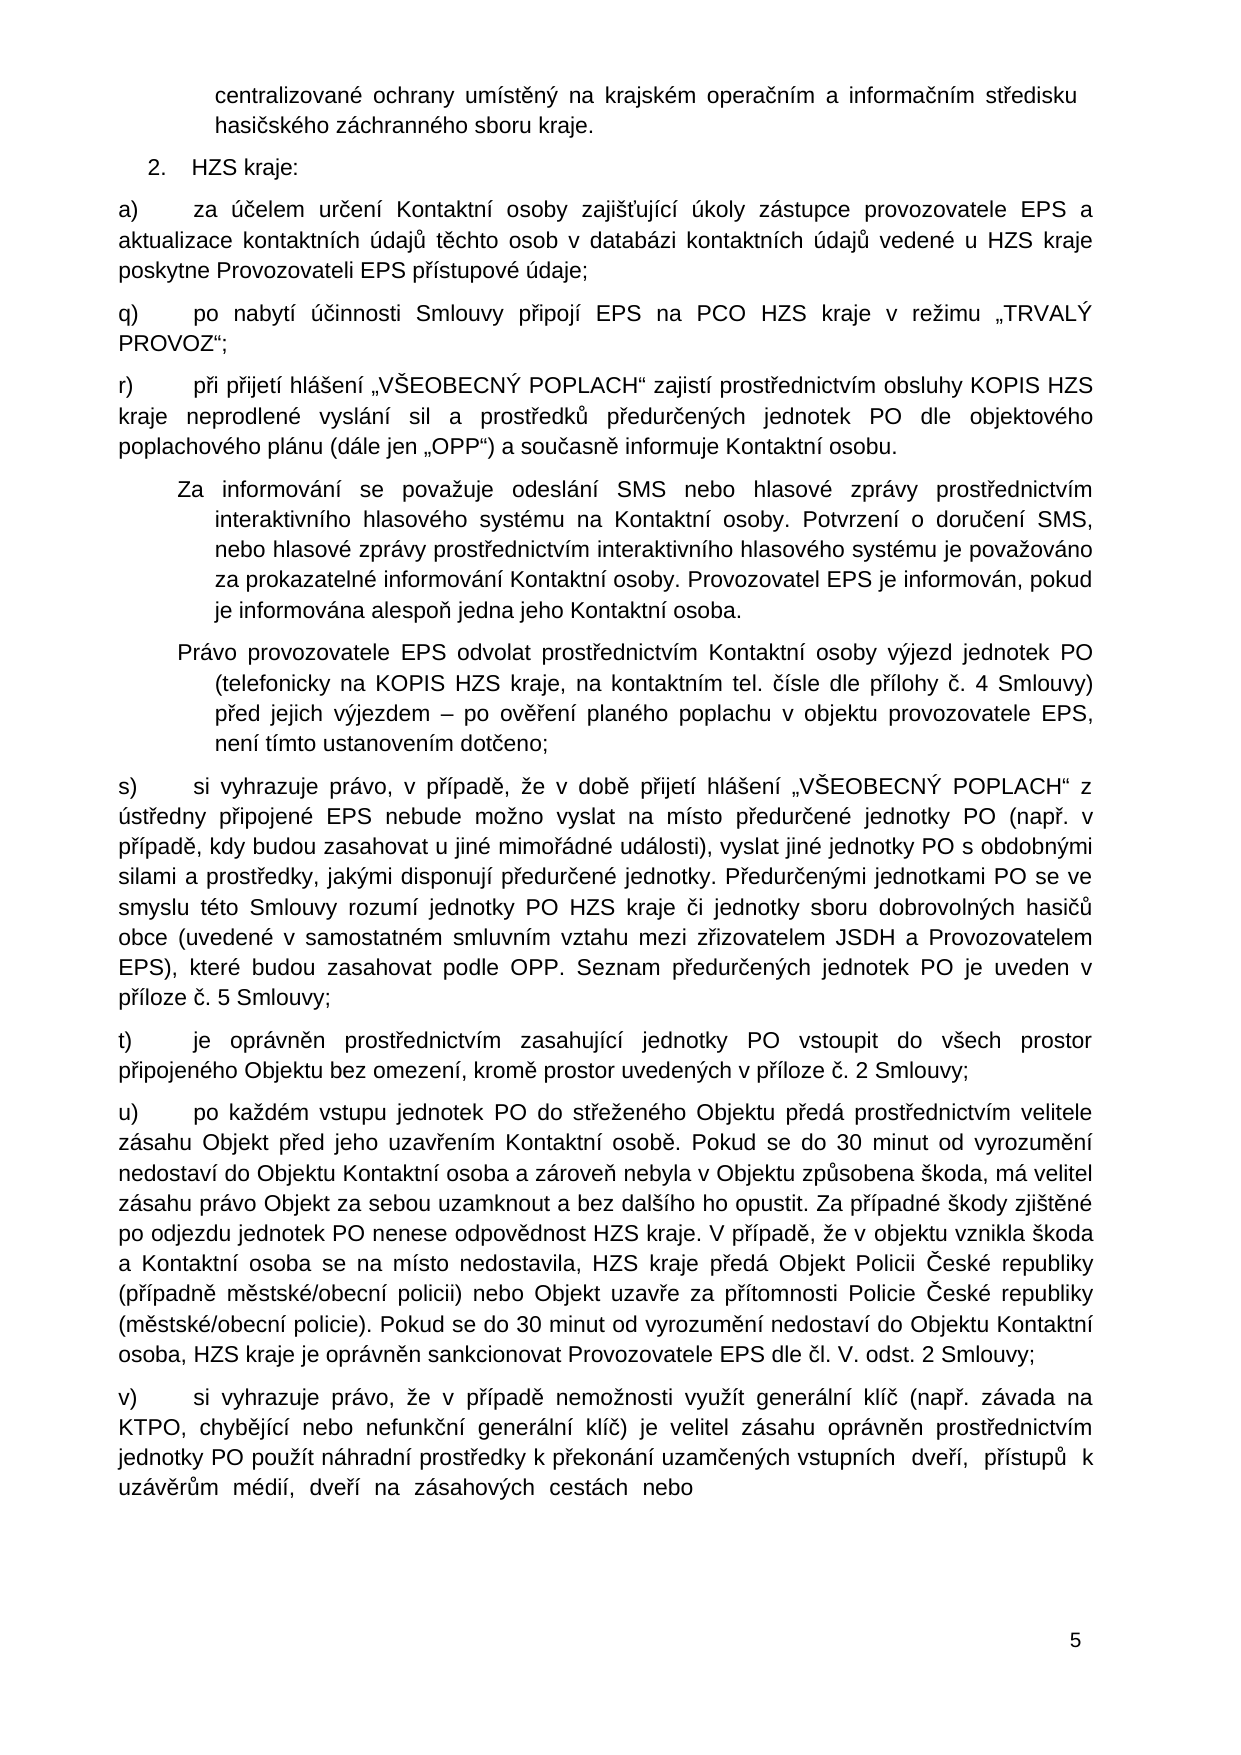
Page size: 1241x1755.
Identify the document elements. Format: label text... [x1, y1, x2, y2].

* * *

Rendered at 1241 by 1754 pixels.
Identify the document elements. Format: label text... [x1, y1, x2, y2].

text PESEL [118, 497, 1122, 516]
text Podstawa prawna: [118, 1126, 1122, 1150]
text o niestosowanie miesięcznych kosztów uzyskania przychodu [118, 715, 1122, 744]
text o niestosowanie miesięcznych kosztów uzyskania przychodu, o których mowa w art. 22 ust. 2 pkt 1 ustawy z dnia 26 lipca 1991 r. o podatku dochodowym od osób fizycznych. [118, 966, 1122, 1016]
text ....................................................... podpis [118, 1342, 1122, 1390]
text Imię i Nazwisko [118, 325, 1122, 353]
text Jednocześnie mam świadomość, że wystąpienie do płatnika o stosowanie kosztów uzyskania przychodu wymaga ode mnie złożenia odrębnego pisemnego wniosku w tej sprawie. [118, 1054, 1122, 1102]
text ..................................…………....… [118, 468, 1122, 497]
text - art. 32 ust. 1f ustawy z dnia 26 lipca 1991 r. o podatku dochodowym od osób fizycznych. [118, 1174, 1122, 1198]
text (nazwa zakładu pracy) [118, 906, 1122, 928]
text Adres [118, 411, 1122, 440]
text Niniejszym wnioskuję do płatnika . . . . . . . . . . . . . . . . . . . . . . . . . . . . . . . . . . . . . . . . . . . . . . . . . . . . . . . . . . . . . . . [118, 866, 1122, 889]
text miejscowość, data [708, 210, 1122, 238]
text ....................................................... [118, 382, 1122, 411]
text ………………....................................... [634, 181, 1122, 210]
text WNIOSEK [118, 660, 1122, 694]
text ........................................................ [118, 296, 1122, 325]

# [課題の目的]
上のレコードのうち、「Rendered at 1241 by 1754 pixels.」を含む行から「715, 1122, 744]」を含む行までを、両端の行も含めて一字も変えずに抜き出してください。

# [解答]
Rendered at 1241 by 1754 pixels.
Identify the document elements. Format: label text... [x1, y1, x2, y2].

text PESEL [118, 497, 1122, 516]
text Podstawa prawna: [118, 1126, 1122, 1150]
text o niestosowanie miesięcznych kosztów uzyskania przychodu [118, 715, 1122, 744]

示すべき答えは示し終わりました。